* _TASK MATERIAL_
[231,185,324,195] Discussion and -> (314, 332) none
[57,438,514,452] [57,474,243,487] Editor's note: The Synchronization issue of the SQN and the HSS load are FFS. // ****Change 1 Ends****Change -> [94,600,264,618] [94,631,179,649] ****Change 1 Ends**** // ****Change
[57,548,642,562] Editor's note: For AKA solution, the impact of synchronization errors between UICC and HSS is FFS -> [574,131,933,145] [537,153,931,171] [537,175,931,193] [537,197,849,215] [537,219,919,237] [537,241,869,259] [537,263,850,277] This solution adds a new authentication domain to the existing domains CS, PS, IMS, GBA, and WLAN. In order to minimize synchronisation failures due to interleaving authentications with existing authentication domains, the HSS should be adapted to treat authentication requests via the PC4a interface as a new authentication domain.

...

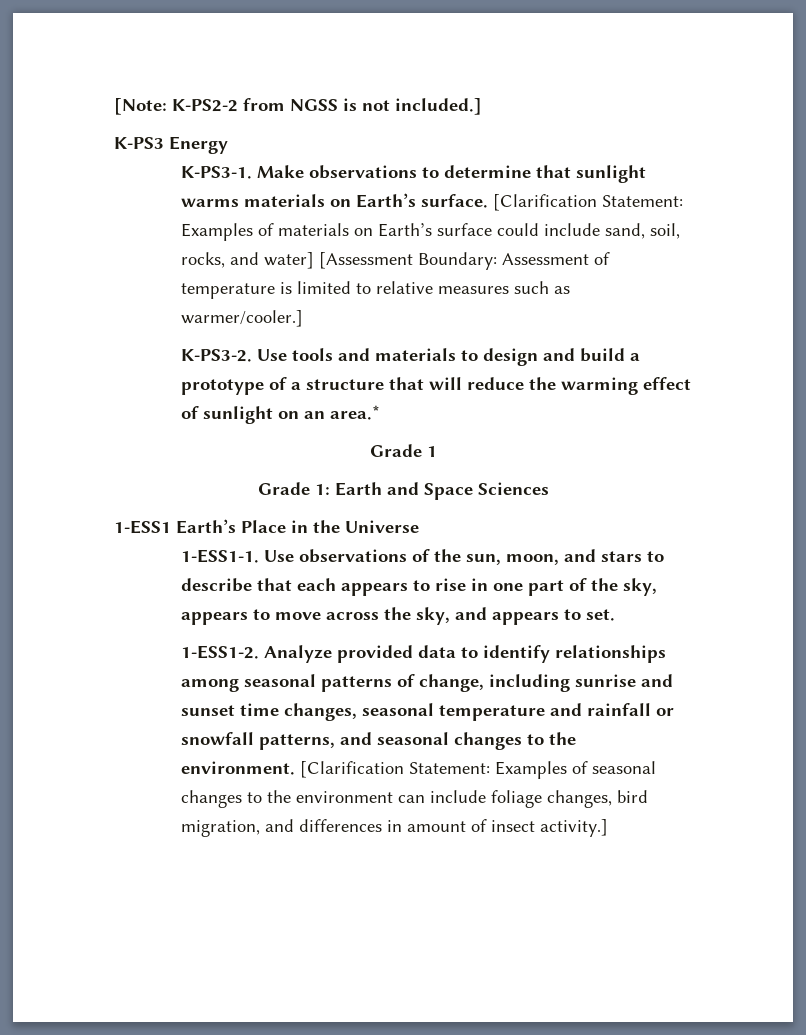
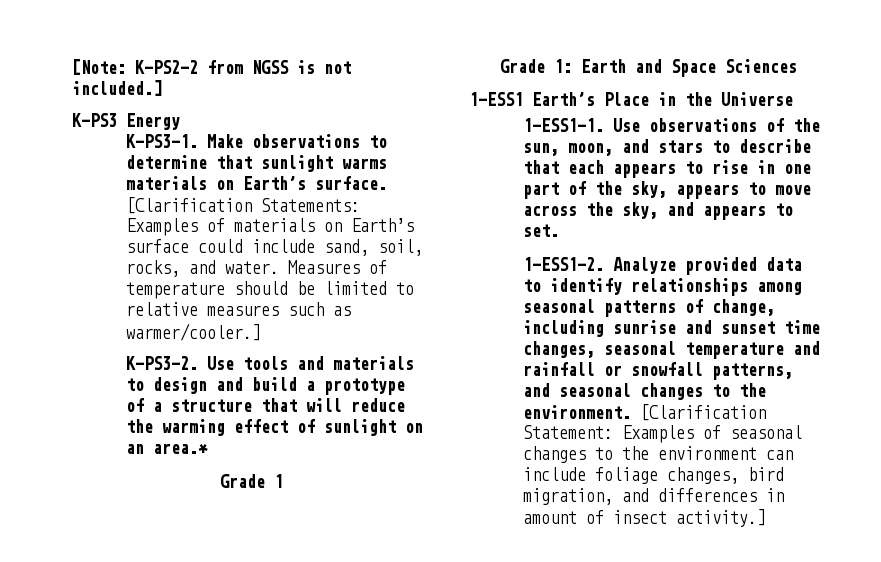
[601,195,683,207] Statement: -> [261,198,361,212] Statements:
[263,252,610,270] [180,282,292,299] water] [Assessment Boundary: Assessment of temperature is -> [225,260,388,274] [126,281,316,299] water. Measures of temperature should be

* _EXERCISE INSTRUCTIONS_
Only one part of the material above is to be transcribed, namely the lines starting with the line that has "[601,195,683,207] Statement: ->" and going on through the line that has "[263,252,610,270] [180,282,292,299] water]", exactly as they stand.

* _EXERCISE ANSWER_
[601,195,683,207] Statement: -> [261,198,361,212] Statements:
[263,252,610,270] [180,282,292,299] water] [Assessment Boundary: Assessment of temperature is -> [225,260,388,274] [126,281,316,299] water. Measures of temperature should be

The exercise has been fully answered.